* [PATCH 0/2] index: start speeding up some noop calls
@ 2020-12-24 10:09 Eric Wong
2020-12-24 10:09 ` [PATCH 1/2] inboxwritable: delay umask_prepare calls Eric Wong
2020-12-24 10:09 ` [PATCH 2/2] index: support --fast-noop / -F switch Eric Wong
0 siblings, 2 replies; 3+ messages in thread
From: Eric Wong @ 2020-12-24 10:09 UTC (permalink / raw)
To: meta
Users scripting "public-inbox-index --all" to run after grok-pull
runs have to wait a long time with thousands of inboxes, most
of which don't get updated.
PATCH 1/2 is a no-brainer and improves the opt-in speedup
for PATCH 2/2.
2/2 I'm not 100% sure about.

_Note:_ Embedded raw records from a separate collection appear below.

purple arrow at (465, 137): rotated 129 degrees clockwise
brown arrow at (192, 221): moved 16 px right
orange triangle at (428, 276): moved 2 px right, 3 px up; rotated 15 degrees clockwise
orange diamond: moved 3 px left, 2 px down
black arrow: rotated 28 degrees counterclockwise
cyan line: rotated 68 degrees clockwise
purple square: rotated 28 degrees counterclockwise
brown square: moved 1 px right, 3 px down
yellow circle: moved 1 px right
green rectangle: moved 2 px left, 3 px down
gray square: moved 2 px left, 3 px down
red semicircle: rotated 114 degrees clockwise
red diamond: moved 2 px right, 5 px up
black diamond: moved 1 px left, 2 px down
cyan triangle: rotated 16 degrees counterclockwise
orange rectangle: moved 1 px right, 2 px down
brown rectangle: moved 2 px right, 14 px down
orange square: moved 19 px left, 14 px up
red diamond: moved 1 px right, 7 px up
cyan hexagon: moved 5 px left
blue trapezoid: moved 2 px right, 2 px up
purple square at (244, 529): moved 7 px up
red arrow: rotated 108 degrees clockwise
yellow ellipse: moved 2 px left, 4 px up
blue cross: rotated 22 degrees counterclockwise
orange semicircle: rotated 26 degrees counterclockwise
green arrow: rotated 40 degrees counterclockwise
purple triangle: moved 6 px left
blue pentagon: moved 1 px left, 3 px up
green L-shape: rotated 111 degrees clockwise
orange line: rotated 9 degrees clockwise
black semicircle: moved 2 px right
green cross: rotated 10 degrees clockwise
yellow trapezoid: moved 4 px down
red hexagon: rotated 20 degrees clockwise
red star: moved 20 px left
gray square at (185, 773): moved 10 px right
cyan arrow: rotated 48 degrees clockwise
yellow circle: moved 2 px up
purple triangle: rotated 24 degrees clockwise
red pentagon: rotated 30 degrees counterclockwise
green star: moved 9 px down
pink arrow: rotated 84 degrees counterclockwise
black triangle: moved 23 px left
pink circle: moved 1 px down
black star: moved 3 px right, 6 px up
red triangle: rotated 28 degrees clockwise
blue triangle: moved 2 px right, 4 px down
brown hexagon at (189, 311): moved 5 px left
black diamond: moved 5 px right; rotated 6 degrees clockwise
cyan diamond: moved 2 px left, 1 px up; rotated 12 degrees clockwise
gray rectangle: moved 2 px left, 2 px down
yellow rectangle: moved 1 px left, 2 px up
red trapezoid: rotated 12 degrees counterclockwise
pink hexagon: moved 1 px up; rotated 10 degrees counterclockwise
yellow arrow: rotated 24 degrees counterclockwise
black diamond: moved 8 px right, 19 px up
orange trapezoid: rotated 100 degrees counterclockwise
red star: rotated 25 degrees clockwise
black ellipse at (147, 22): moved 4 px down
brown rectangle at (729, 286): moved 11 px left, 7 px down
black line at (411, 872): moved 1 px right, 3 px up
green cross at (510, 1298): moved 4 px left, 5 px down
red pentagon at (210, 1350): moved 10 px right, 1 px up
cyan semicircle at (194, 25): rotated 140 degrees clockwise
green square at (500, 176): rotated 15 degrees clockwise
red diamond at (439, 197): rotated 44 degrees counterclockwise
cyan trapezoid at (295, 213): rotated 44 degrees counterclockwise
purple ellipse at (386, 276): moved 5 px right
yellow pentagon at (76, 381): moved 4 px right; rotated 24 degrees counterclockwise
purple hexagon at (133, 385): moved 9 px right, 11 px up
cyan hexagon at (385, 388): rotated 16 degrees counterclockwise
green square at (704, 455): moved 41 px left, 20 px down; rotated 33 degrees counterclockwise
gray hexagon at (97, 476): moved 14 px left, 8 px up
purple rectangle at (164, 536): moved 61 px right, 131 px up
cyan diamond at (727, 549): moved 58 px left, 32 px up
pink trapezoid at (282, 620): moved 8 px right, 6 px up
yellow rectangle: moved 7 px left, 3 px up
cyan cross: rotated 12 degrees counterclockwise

Maybe -F/--fast-noop can become a
default, maybe not. -L medium/full users will notice it the
most, but there's further opportunities for speedups, there.
Eric Wong (2):
inboxwritable: delay umask_prepare calls
index: support --fast-noop / -F switch
lib/PublicInbox/ExtSearchIdx.pm | 2 --
lib/PublicInbox/InboxWritable.pm | 6 ++----
lib/PublicInbox/SearchIdx.pm | 1 -
lib/PublicInbox/V2Writable.pm | 17 +++++++++++------
lib/PublicInbox/Xapcmd.pm | 1 -
script/public-inbox-convert | 1 -
script/public-inbox-index | 2 +-
7 files changed, 14 insertions(+), 16 deletions(-)
^ permalink raw reply [flat|nested] 3+ messages in thread
* [PATCH 1/2] inboxwritable: delay umask_prepare calls
2020-12-24 10:09 [PATCH 0/2] index: start speeding up some noop calls Eric Wong
@ 2020-12-24 10:09 ` Eric Wong
2020-12-24 10:09 ` [PATCH 2/2] index: support --fast-noop / -F switch Eric Wong
1 sibling, 0 replies; 3+ messages in thread
From: Eric Wong @ 2020-12-24 10:09 UTC (permalink / raw)
To: meta
This simplifies all ->with_umask callers and opens the
door for further optimizations to delay/elide process spawning.
---
lib/PublicInbox/ExtSearchIdx.pm | 2 --
lib/PublicInbox/InboxWritable.pm | 6 ++----
lib/PublicInbox/SearchIdx.pm | 1 -
lib/PublicInbox/V2Writable.pm | 3 ---
lib/PublicInbox/Xapcmd.pm | 1 -
script/public-inbox-convert | 1 -
6 files changed, 2 insertions(+), 12 deletions(-)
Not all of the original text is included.